The High Window is, I think, not as successful as the best of Chandler’s work; it probably falls somewhere between The Big Sleep and The Lade in the Lake (which I have a soft spot for). (In my estimation, the apex of the Marlowe saga is The Long Goodbye and its nadir is Playback). I found the unbroken succession of interview/interrogations felt very static, and I wished that at some moment the narrative would break loose, that something would actually happen. All the deaths (and other crimes) take place, as it were, off-stage, and there’s a strange claustrophobia that hangs over the novel as a result. It doesn’t help that the opening interview with a prickly client takes place in much the same setting as in The Big Sleep, with Mrs Murdock’s port taking the place of General Sternwood’s orchids. In fact, Marlow’s description of the effect of the orchids could describe the arid hothouse feeling of The High Window:
The air was thick, wet, steamy and larded with the cloying smell of tropical orchids in bloom. The glass walls and roof were heavily misted and big drops of moisture splashed down on the plants. The light had an unreal greenish color, like light filtered through an aquarium tank. The plants filled the place, a forest of them, with nasty meaty leaves and talked like the newly washed fingers of dead men.
From The High Window:
It was so dark in there that at first I couldn’t see anything but the outdoors light coming throug thick bushes and screens. Then I saw that the room was a sort of sun porch that had been allowed to get completely overgrown outside. It was furnished with grass rugs and reed stuff. There was a reed chaise longue over by the window.
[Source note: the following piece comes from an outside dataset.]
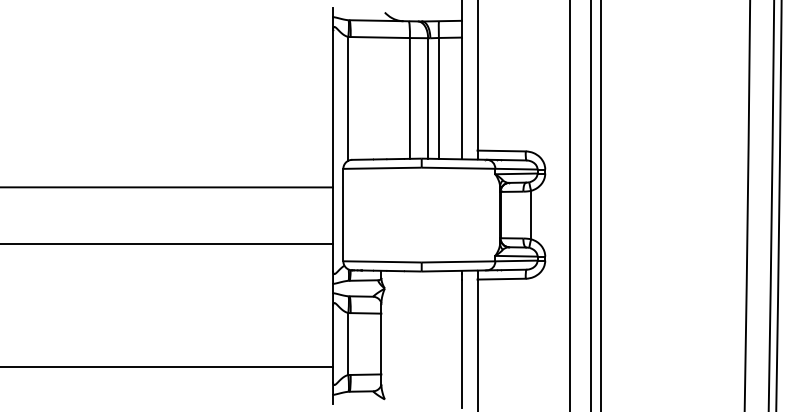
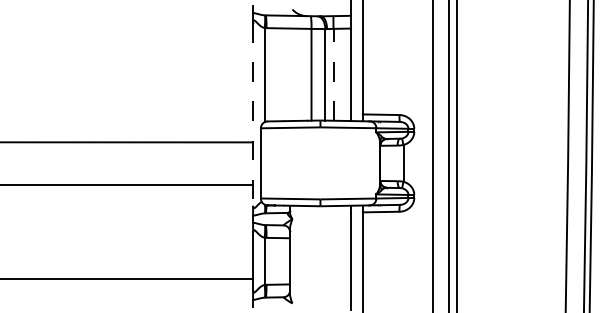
line: (438, 98) -> (333, 74), solid -> dashed
line: (333, 150) -> (253, 114), solid -> dashed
It had a curved back and enough cushions to stuff an elephant and there was a woman leaning back on it with a wine glass in her hand. I could smell the thick scented alcoholic odor of the wine before I could see her properly.
Given that there are only six novels in the Marlowe canon (does anyone include Poodle Springs?), I may take the time to reread them all and try to work out what’s really there versus what’s been layed on Chandler that he my not deserve. Jameson wrote a short book on Chandler last year, The Detections of Totality, so it might be worth starting with that.